Tudo começou quando um grupo de celebrados artistas da MPB,
tais como Caetano Veloso, Chico Buarque, Djavan, Gilberto Gil, Roberto Carlos e
Erasmo Carlos, anunciou que estava formando um grupo intitulado Procure Saber,
em que eles discutiriam entre outras coisas, a proibição de publicação de
biografias sem autorização prévia do biografado. Ou seja, qualquer um que
resolva relatar através de livro a vida de um indivíduo terá que obter o aval
do mesmo para publicar a obra.
De imediato, a mídia através dos jornalistas, colunistas e
blogueiros se manifestou totalmente contra a ação dos artistas, alegando se
tratar de uma ação contra o direito à liberdade de expressão.

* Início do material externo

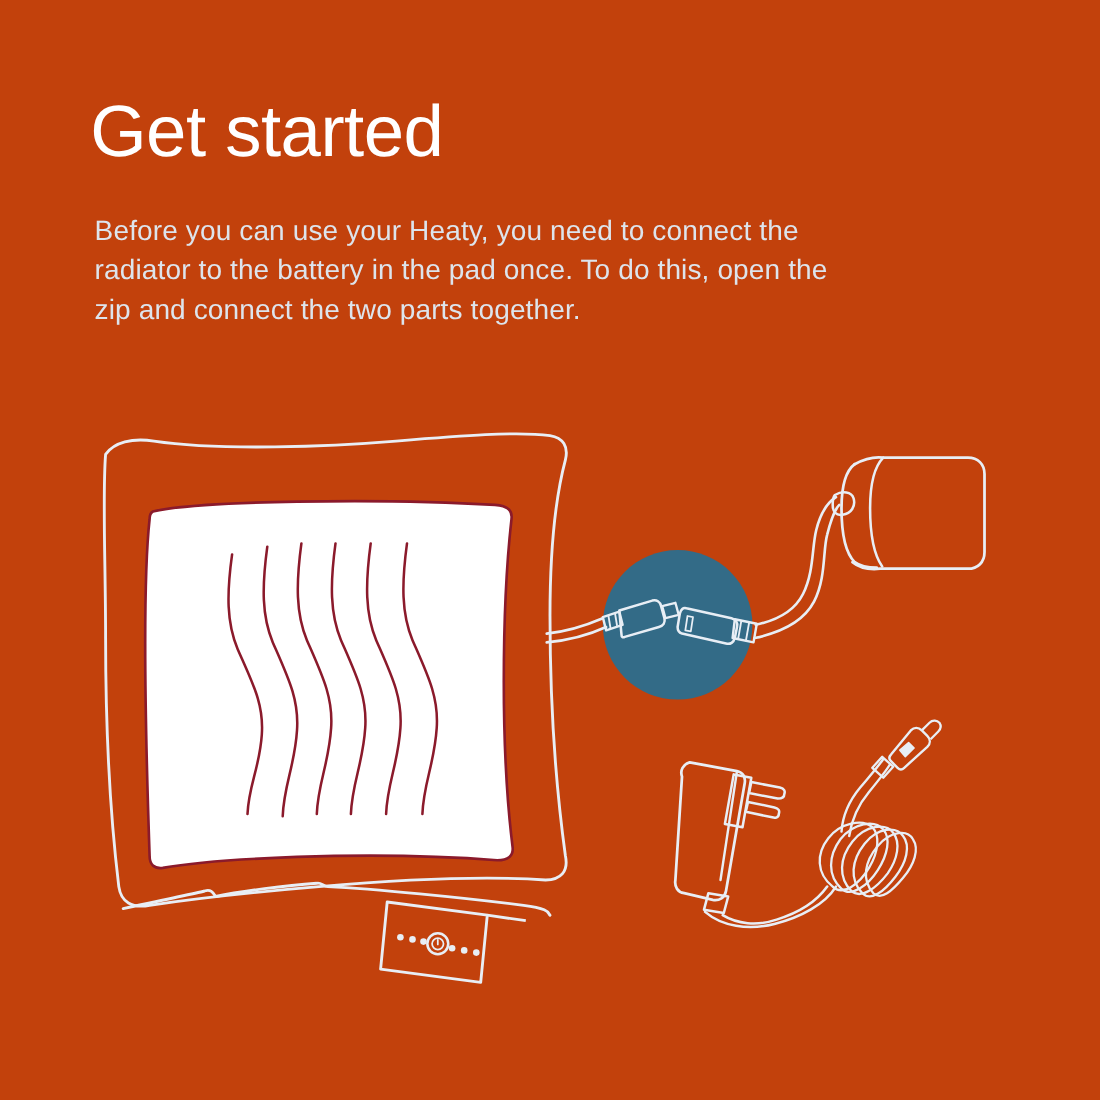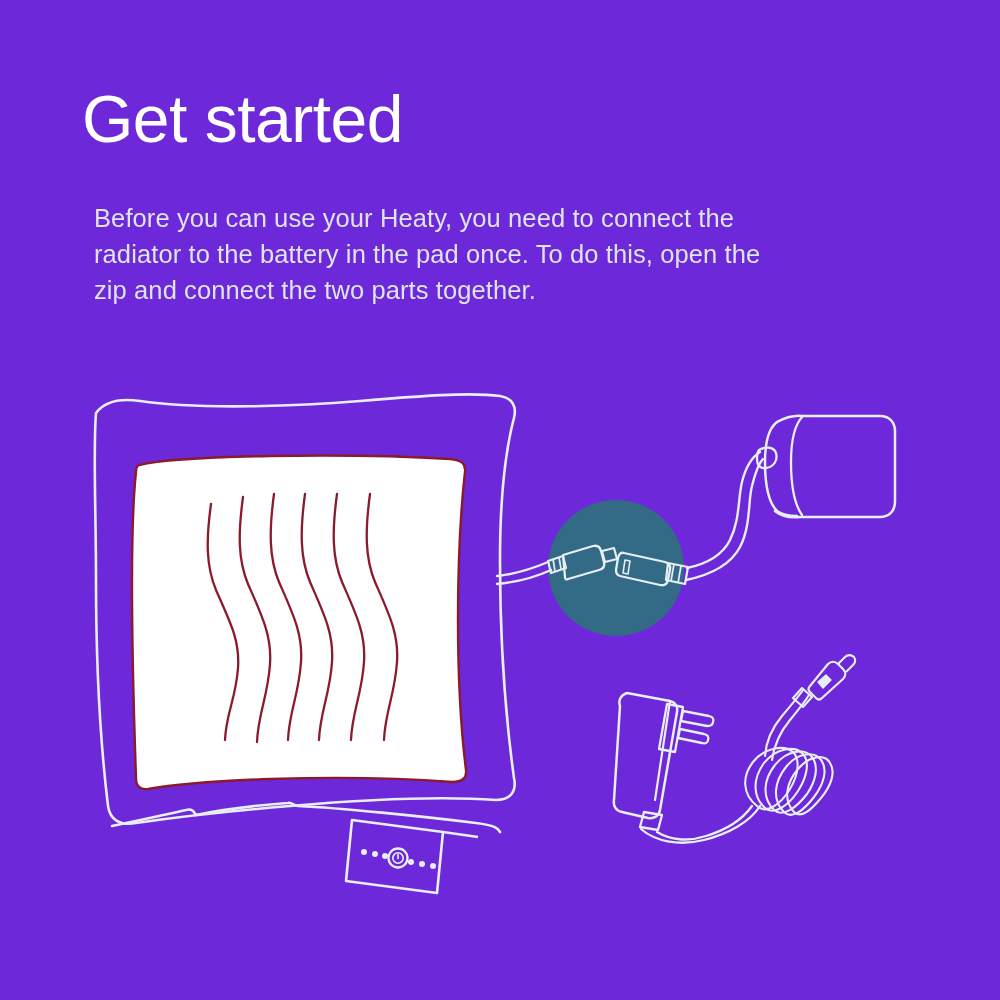--- a/index.html
+++ b/index.html
@@ -11,40 +11,40 @@
     width: 1000px;
     height: 1000px;
     background: #3b5574;
     font-family: "Liberation Sans", sans-serif;
     overflow: hidden;
   }
   #page {
     position: relative;
     width: 1000px;
     height: 1000px;
-    background: #6d28d9;
+    background: #c2410c;
   }
   
   #text-block {
     position: absolute;
     left: 82px;
     top: 86px;
     width: 760px;
   }
   #page-title {
     margin: 0;
     font-family: "Liberation Sans", sans-serif;
     font-weight: 300;
     font-size: 66px;
     line-height: 1.0;
     letter-spacing: -0.5px;
     color: #ffffff;
   }
   #body-copy {
-    margin: 12px;
+    margin: 4px;
     padding-top: 36px;
     font-family: "Liberation Sans", sans-serif;
     font-weight: 300;
     font-size: 25.5px;
     line-height: 1.42;
     letter-spacing: 0.1px;
     color: #dde4ec;
     width: 700px;
   }
   

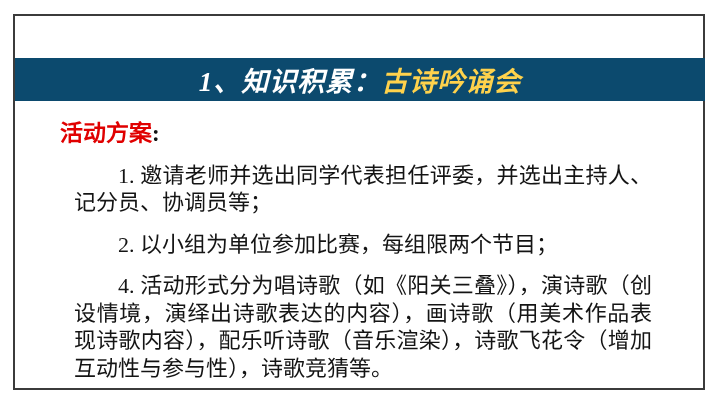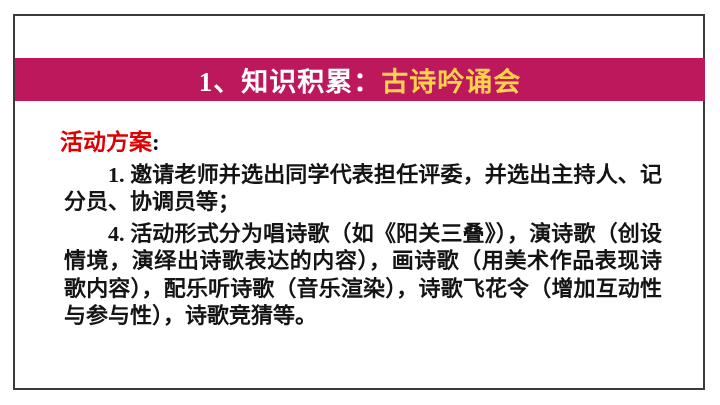--- a/index.html
+++ b/index.html
@@ -35,71 +35,72 @@
     letter-spacing: 1px;
     white-space: nowrap;
     margin-top: 48px;
   }
   .section-banner {
     position: absolute;
     left: 15px;
     top: 58px;
     width: 690px;
     height: 43px;
-    background: #be185d;
+    background: #0c4a6e;
     display: flex;
     align-items: center;
     justify-content: center;
     font-size: 27px;
     font-weight: bold;
     letter-spacing: 1px;
     white-space: nowrap;
+    font-style: italic;
   }
   .banner-number-label { color: #ffffff; }
   .banner-topic { color: #FFD24C; text-align: center; }
   .content-block {
     position: absolute;
     left: 60px;
-    top: 129px;
+    top: 120px;
     width: 606px;
     font-size: 22px;
     line-height: 27.5px;
     color: #141414;
   }
   .content-heading-line {
     white-space: nowrap;
   }
   .content-heading {
     color: #E00000;
     font-weight: bold;
     font-size: 23px;
   }
   .content-heading-colon {
     color: #111111;
     font-weight: bold;
     font-size: 23px;
   }
   .activity-item {
-    margin: 4px;
+    margin: 14px;
     text-indent: 2em;
     text-align: justify;
-    font-weight: bold;
   }
 </style>
 </head>
 <body>
 
 <div class="slide-frame"></div>
 
 <div class="slide-title">《古诗苑漫步》</div>
 
 <div class="section-banner">
   <span class="banner-number-label">1、知识积累：</span>
     <span class="banner-topic">古诗吟诵会</span>
 </div>
 
 <div class="content-block">
   <div class="content-heading-line">
     <span class="content-heading">活动方案</span><span class="content-heading-colon">:</span>
   </div>
   <p class="activity-item">1. 邀请老师并选出同学代表担任评委，并选出主持人、记分员、协调员等；</p>
+  <p class="activity-item">2. 以小组为单位参加比赛，每组限两个节目；</p>
   <p class="activity-item">4. 活动形式分为唱诗歌（如《阳关三叠》），演诗歌（创设情境，演绎出诗歌表达的内容），画诗歌（用美术作品表现诗歌内容），配乐听诗歌（音乐渲染），诗歌飞花令（增加互动性与参与性），诗歌竞猜等。</p>
 </div>
 
 </body></html>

De bate pronto,
através de Paula Lavigne, empresária que gere a carreira de diversos artistas
brasileiros, inclusive seu ex-marido Caetano Veloso, o movimento rebateu
afirmando que antes da liberdade de expressão está o direito à privacidade, daí
se sucede um debate onde não há meio termo, ou se é radicalmente contra os
artistas ou contra os biógrafos.
Paula Lavigne - testa de ferro do movimento |
É realmente surpreendente ver gente do naipe de Caetano
Veloso e Gilberto Gil, que sentiram na pele os efeitos da ditadura apoiarem uma
causa que remete à censura, porém consigo entender o lado dos artistas quando
me coloco no lugar deles. Creio que ninguém em sã consciência gostaria que
fosse publicada uma biografia sua em que diversos de seus podres do passado são
contados sem dó nem piedade. Além disso, não são poucos os casos em que maus
profissionais do jornalismo / literatura se utilizam de boatos, fofocas e
mentiras como fonte de informação sem nenhum tipo de checagem ou postura
profissional.
Os jornalistas e biógrafos rebatem dizendo que uma iniciativa
do tipo desta apoiada pelo Procure Saber é muito perigosa, pois pode gerar um
mercado editorial repleto de biografias ‘chapa branca’, sem nenhum compromisso
com a verdade de fato, mas sim em agradar o biografado. Além do que seria
impossível publicar biografias de criminosos, políticos ou malfeitores em
geral, já que, se vivos não autorizariam ter seus crimes expostos e, se mortos,
dificilmente teriam os direitos liberados pela família.
Vejo argumentos toscos dos dois lados da discussão, como por
exemplo, quando Djavan cita numa coluna para um grande jornal que os biógrafos
fazem fortuna com os livros. Onde Djavan pensa que está? Esqueceu que no Brasil
a leitura é um hábito escasso. Além do mais o mesmo cantor se atrapalha na
coluna ao dizer que para o biografado seria necessário haver uma remuneração,
ou seja, não basta o autor ganhar uma miséria pela venda dos livros ainda tem
que dividir os lucros com o biografado que não colaborou em nada com a pesquisa
e publicação do livro. Absurdo.
Mário Magalhães - biógrafo de Marighella |
Vi também jornalistas misturando as coisas, atacando a figura
pessoal dos artistas e mesmo suas carreiras. O movimento é uma coisa, os
artistas são outra. Alguns jornalistas dizem que quando se é uma figura pública
não se pode exigir direito à privacidade de sua história. Será que não?
Precisamos lembrar que por trás da figura pública há um individuo como qualquer
outro. Até porque uma publicação caluniosa pode sim ser processada, mas sabe-se
que nossa justiça é morosa e uma vez que o livro vai pras prateleiras é difícil
reparar o estrago.
É realmente complexo achar um meio termo nessa discussão, por
isso acho o debate saudável, li um relato do jornalista Mário Magalhães,
blogueiros do Uol e escritor da biografia de Carlos Marighella, em que ele descreve
detalhadamente os pormenores e perrengues para se escrever uma biografia no
Brasil e realmente é uma tarefa árdua, pra poucos. Com mais empecilhos,
realmente se tornará cada vez mais difícil bons escritores se interessarem em
fazer uma biografia de um personagem marcante da nossa história, seja no âmbito
musical, da literatura, do cinema, do crime ou do cotidiano de um modo geral.
Creio que a limitação ao crivo do biografado como regra geral
não seja a solução para evitar calúnia e difamações, mas sim métodos rápidos e
eficazes impostos pela justiça como punição a escritores mal intencionados.
Já basta a ignorância em que vivemos, não precisamos da volta
da censura pra dizer o que devemos ou não ler e assistir.